Big brother is watching you

Dave Carr

When Tory Foreign Secretary William Hague says law abiding citizens have nothing to fear from government intelligence gathering, then be very afraid!

Hague’s less than reassuring comments were prompted by revelations that information on individuals, including British citizens, using a secretive US electronic data gathering system called ‘Prism’ – operated by the Obama government’s National Security Agency (NSA) – has been shared by UK government spooks at the GCHQ spy centre in Cheltenham. In the 1980s the Thatcher government banned trade unionists – who she described as the “enemy within” – from working at GCHQ.

The NSA has, for several years now, been gathering detailed information from people’s emails and other digital data, acquired from internet companies, on an industrial scale. It makes Home Secretary Theresa May’s recently announced intention to enact a ‘snooper’s charter’ seem prosaic.

Electronic eavesdropping and surveillance on millions of Americans and others was ramped up by the Bush administration after 9/11 using the scope of the Patriot Act.

However, when the warmongering, scheming and skulduggery of US imperialism was revealed in 2010 after WikiLeaks released 250,000 classified diplomatic emails, state retribution quickly followed. Some US politicians demanded the prosecution (and even assassination!) of WikiLeaks founder Julian Assange as a ‘terrorist’ and ‘enemy combatant’. And Bradley Manning, the US serviceman accused of forwarding the emails, is now undergoing a court martial. If found guilty, he faces a life in prison.

Secretive gathering of intelligence on citizens by governments is not new. Nonetheless, the vast scale and sophistication of Prism and its offshoots must serve as a warning to socialists, trade unionists and community campaigners that within every capitalist democracy there lurks a ‘big brother’.

— Entries listed in a dataset —
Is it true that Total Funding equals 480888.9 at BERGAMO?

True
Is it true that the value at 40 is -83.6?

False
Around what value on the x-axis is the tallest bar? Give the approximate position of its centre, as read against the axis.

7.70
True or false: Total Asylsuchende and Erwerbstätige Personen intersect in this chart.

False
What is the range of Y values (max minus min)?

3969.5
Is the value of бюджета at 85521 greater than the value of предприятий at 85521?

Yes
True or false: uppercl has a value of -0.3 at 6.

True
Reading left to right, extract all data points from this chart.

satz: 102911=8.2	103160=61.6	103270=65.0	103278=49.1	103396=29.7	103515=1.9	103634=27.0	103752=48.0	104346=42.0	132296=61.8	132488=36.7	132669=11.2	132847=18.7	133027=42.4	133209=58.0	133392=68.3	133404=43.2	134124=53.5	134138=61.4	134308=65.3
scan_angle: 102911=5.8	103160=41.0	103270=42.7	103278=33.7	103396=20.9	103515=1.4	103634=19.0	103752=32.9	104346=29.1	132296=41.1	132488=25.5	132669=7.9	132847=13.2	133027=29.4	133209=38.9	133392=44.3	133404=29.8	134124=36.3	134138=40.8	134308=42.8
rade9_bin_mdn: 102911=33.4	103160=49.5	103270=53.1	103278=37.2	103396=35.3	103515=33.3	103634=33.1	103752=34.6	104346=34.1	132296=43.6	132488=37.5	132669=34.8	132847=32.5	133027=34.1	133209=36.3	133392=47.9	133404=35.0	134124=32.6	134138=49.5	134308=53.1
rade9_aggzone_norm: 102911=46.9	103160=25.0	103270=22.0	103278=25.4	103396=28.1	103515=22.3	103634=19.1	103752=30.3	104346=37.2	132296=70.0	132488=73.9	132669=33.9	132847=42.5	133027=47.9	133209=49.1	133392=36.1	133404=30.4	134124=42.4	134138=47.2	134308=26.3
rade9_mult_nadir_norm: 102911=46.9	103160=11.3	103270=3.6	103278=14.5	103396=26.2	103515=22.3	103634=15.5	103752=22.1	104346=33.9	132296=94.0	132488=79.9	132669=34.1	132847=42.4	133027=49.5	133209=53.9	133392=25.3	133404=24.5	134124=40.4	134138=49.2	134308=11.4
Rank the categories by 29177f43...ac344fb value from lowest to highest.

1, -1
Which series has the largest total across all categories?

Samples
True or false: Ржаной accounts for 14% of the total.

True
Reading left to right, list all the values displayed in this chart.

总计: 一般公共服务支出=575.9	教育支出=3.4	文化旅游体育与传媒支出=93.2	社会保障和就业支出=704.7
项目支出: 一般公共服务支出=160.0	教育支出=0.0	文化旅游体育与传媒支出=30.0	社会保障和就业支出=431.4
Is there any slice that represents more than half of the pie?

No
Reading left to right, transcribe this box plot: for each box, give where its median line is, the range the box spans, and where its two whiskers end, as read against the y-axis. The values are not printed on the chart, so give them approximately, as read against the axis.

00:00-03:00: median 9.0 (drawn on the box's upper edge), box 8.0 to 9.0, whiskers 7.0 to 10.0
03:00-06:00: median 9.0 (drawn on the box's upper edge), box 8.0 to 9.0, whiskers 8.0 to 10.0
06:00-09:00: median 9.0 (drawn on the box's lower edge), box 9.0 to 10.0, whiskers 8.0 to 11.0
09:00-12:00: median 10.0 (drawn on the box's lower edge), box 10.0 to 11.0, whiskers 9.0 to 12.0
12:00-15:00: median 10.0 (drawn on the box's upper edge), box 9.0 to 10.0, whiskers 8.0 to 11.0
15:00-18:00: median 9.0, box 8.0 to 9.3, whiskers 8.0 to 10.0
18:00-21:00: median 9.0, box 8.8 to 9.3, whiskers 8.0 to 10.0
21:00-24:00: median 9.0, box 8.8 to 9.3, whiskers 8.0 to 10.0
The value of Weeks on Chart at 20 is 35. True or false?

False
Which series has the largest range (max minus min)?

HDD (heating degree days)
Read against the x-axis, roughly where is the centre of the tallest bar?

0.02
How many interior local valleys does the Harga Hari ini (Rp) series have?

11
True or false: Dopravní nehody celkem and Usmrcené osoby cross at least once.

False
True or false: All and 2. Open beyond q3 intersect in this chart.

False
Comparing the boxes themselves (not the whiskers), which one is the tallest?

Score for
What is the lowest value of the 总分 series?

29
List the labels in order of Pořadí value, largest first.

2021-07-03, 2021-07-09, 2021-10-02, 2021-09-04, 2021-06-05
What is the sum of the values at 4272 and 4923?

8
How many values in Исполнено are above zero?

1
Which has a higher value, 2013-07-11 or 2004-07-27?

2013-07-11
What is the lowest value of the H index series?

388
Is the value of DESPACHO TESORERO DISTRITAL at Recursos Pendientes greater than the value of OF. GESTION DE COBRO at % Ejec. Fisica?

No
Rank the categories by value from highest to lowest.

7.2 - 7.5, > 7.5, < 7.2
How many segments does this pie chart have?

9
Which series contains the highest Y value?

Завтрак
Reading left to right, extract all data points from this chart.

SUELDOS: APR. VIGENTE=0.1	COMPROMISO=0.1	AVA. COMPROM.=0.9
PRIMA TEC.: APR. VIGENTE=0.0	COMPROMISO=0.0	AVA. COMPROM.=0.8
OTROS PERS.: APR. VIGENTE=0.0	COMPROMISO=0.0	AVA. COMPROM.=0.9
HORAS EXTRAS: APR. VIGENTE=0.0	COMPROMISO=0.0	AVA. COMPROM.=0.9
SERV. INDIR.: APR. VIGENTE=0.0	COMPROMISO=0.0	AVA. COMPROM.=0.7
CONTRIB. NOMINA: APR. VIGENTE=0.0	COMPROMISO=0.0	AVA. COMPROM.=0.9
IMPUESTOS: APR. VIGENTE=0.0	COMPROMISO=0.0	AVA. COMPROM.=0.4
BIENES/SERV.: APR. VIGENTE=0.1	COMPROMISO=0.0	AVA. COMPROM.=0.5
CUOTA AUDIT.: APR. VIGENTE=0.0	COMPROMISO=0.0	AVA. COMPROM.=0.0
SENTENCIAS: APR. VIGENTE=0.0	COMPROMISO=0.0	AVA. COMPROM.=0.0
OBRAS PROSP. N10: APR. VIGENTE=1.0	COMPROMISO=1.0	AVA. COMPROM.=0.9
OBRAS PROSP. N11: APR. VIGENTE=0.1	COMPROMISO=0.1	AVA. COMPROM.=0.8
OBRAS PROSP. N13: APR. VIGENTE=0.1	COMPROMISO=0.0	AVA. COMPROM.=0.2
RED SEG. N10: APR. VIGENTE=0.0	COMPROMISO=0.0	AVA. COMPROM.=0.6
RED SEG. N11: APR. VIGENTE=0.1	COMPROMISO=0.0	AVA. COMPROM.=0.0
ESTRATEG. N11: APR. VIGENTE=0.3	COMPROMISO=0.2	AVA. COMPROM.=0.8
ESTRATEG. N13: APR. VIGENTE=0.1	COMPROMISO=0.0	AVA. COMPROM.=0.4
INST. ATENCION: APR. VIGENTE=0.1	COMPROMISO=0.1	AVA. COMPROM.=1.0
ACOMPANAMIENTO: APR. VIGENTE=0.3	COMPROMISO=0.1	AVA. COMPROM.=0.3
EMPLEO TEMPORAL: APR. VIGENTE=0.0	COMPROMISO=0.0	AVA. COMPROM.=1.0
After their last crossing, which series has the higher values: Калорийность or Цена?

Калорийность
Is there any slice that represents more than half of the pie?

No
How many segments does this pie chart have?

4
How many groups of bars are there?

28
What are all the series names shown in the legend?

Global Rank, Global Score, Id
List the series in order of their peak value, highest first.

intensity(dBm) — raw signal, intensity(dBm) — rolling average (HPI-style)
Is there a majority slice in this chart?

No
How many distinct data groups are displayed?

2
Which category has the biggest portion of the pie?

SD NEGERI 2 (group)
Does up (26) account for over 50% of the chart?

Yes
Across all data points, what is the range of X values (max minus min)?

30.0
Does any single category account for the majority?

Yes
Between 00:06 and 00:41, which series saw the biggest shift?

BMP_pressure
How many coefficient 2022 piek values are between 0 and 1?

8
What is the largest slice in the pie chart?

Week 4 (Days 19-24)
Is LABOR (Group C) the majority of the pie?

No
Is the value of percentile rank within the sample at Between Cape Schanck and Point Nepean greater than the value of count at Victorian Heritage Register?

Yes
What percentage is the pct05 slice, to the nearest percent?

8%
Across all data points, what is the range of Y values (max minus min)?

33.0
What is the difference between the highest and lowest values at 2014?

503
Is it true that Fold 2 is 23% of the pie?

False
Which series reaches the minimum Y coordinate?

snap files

— WHAT THE TASK ASKS —
Reproduce the entire article on government surveillance word for word. These entries were taken from a separate source and are unrelated to the article on government surveillance.

— PROBLEM SOLUTION —
Big brother is watching you

Dave Carr

When Tory Foreign Secretary William Hague says law abiding citizens have nothing to fear from government intelligence gathering, then be very afraid!

Hague’s less than reassuring comments were prompted by revelations that information on individuals, including British citizens, using a secretive US electronic data gathering system called ‘Prism’ – operated by the Obama government’s National Security Agency (NSA) – has been shared by UK government spooks at the GCHQ spy centre in Cheltenham. In the 1980s the Thatcher government banned trade unionists – who she described as the “enemy within” – from working at GCHQ.

The NSA has, for several years now, been gathering detailed information from people’s emails and other digital data, acquired from internet companies, on an industrial scale. It makes Home Secretary Theresa May’s recently announced intention to enact a ‘snooper’s charter’ seem prosaic.

Electronic eavesdropping and surveillance on millions of Americans and others was ramped up by the Bush administration after 9/11 using the scope of the Patriot Act.

However, when the warmongering, scheming and skulduggery of US imperialism was revealed in 2010 after WikiLeaks released 250,000 classified diplomatic emails, state retribution quickly followed. Some US politicians demanded the prosecution (and even assassination!) of WikiLeaks founder Julian Assange as a ‘terrorist’ and ‘enemy combatant’. And Bradley Manning, the US serviceman accused of forwarding the emails, is now undergoing a court martial. If found guilty, he faces a life in prison.

Secretive gathering of intelligence on citizens by governments is not new. Nonetheless, the vast scale and sophistication of Prism and its offshoots must serve as a warning to socialists, trade unionists and community campaigners that within every capitalist democracy there lurks a ‘big brother’.